# Cutting box joints on long boxes



## JJohnston (May 22, 2009)

I've got a project in mind that's essentially a box 5 to 5.5 feet long and about 10" high and wide. How would one handle side pieces this long in order to cut box joints?


----------



## CanadaJeff (Jul 8, 2008)

With a size that big, my first thought would be forget the power tools and grab a few saws. If you want to go with power tools I would suggest using a dovetail jig with a straight bit.


----------



## LesB (Dec 21, 2008)

Not knowing what tools you have available leaves this question wide open.
There are several commercial dovetail/box joint jigs out there you could use with a router. The best one probably being a Leigh (expensive). They would be the best and easiest. 
With care and good supporting jig it could be done on a table saw or with a band saw and chisel. Careful cutting with a jig saw and some chisel clean up would work. With some imagination you could most likely come up with a home made jig to guide your router. Sort of an upside down table saw jig. Finally as CanadaJeff says, use a hand saw and clean up with a chisel.


----------



## TopamaxSurvivor (May 2, 2008)

I would cut them by hand just like dovetails.
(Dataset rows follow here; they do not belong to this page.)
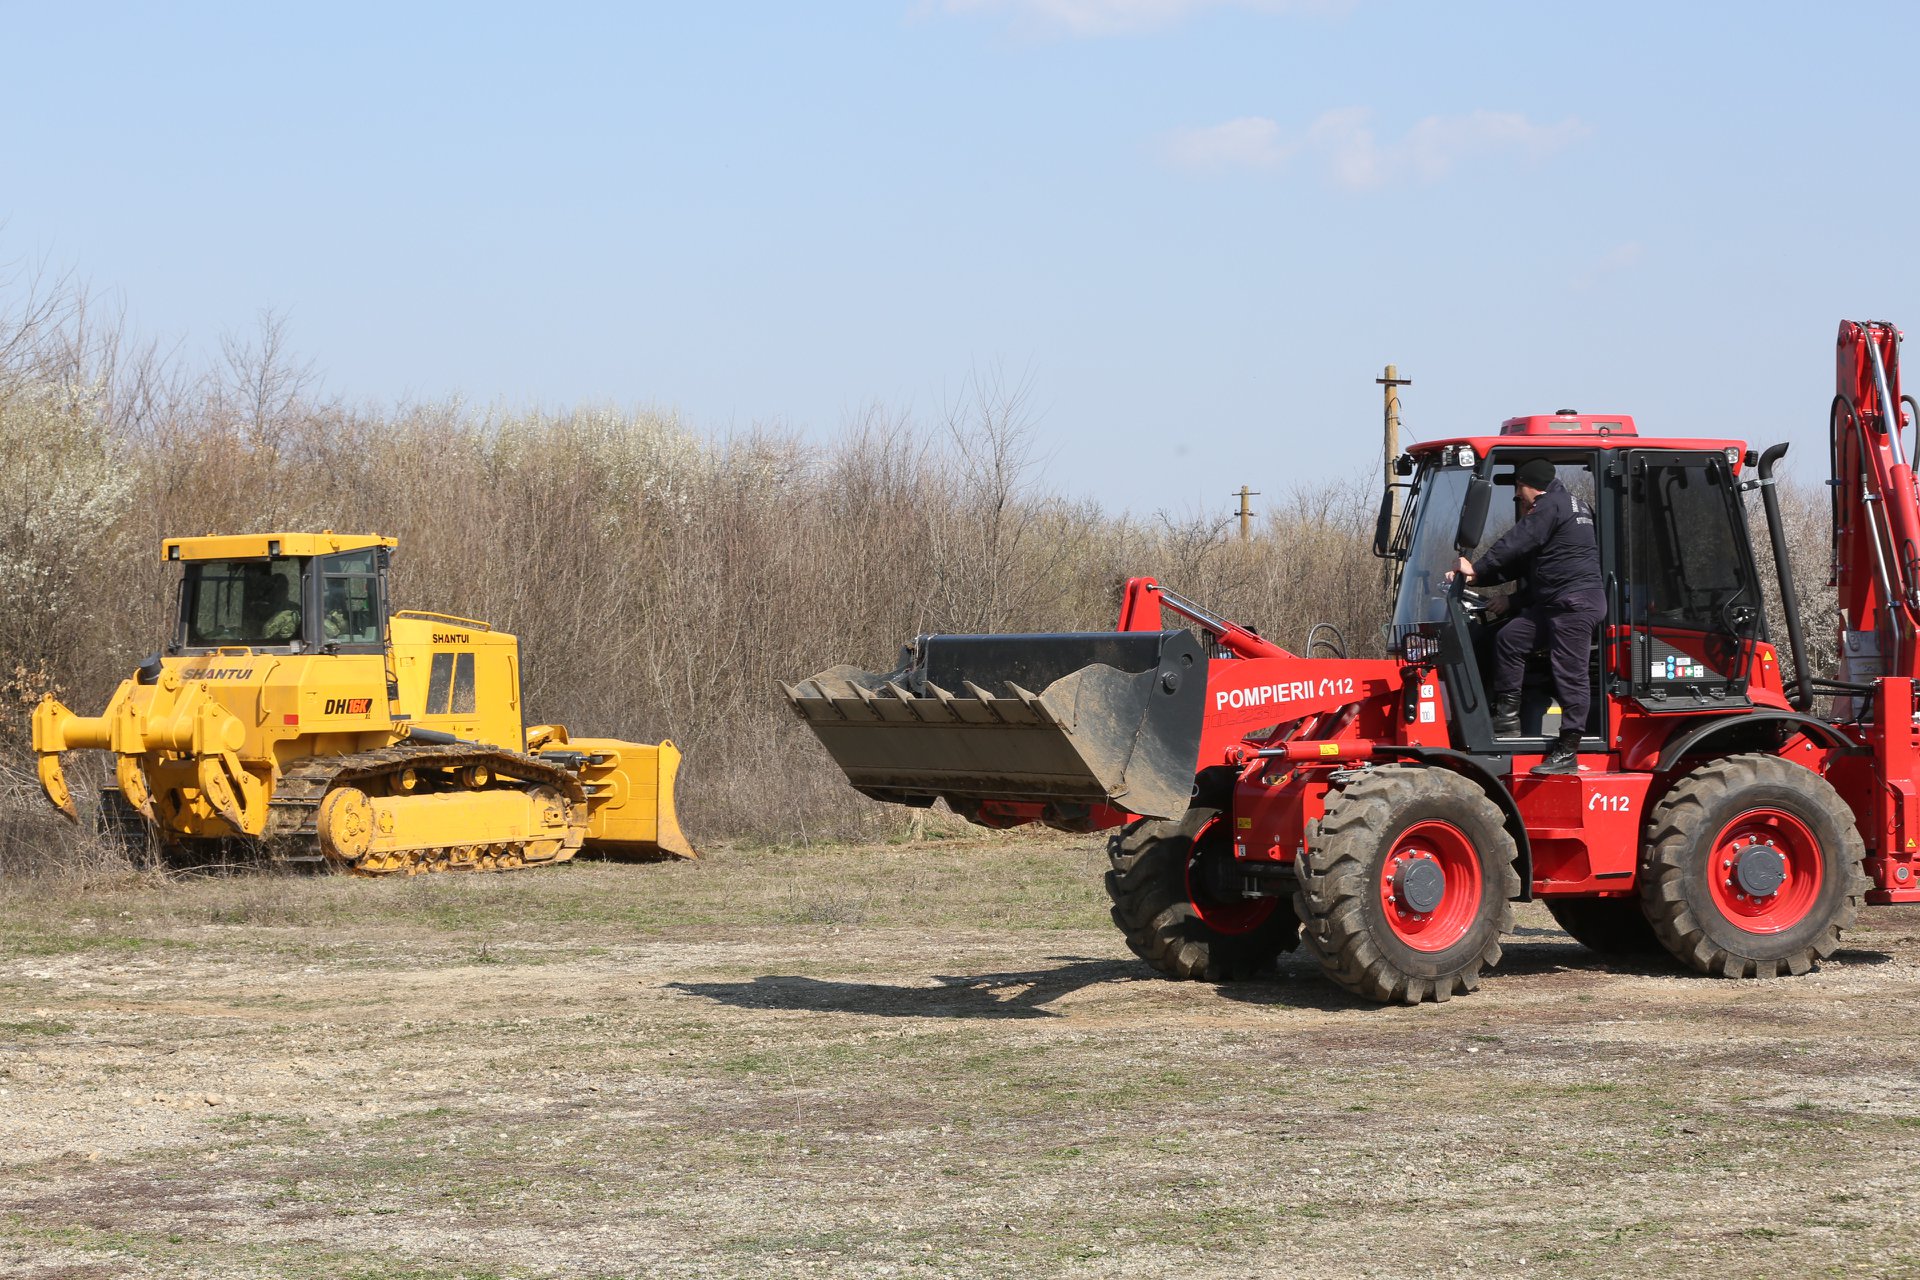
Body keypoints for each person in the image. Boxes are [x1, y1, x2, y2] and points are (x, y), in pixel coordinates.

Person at [1452, 458, 1605, 776]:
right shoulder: (1570, 506)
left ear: (1528, 485)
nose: (1518, 498)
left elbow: (1518, 541)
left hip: (1573, 606)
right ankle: (1507, 721)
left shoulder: (1551, 505)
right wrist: (1476, 580)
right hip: (1554, 604)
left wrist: (1477, 566)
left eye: (1518, 490)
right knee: (1510, 637)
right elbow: (1533, 566)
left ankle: (1568, 750)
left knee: (1570, 674)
If I was in a hurry, I might use power tools to help me along.


----------



## TopamaxSurvivor (May 2, 2008)

Suppose I should clarify that. I'd cut the first side with power tools, then mark up the second pice for the fitting if I ws in a hurry. Sort of hard to do it by hand with power tools ;-))


----------



## Kindlingmaker (Sep 29, 2008)

Make a clamp on finger jig and use a router… I would try the table saw but I don't have 14 foot ceilings, (just kidding on the table saw). ; )


----------



## JJohnston (May 22, 2009)

Actually, that's the main reason I asked, and left it open-ended. Even if I had a tall jig to hold the long pieces vertically, my ceiling height wouldn't allow it.


----------



## JJohnston (May 22, 2009)

Trying to do it on the table saw, I meant.


----------



## douglas2cats (Mar 31, 2008)

Trying to do this by TS I think I'd try the following. 
Make your llong sides 1 ft longer then machine all 4 sides to width. 
Cut 6" off each end of the long sides then cut box joints on the TS using the normal dado/shop made jig setup as if you were making a 6" x Short side box.
Line up the 6" pieces onto the actual long sides and clamp them down.
Hog out the bulk of th waste with a bearing guided router bit, then switch to handsaws/chisels which can be guided by the 6" box joint cuts.


----------



## JJohnston (May 22, 2009)

Interesting approach. Must resist urge to make "outside the box" joke.

This would probably work pretty well, since at this point a router and a table saw are about all I have.


----------



## RetiredCoastie (Sep 7, 2009)

A Japanese fine cut saw, and a good sharp chisel. How thick is your stock?


----------



## JJohnston (May 22, 2009)

1/2 or 3/4.


----------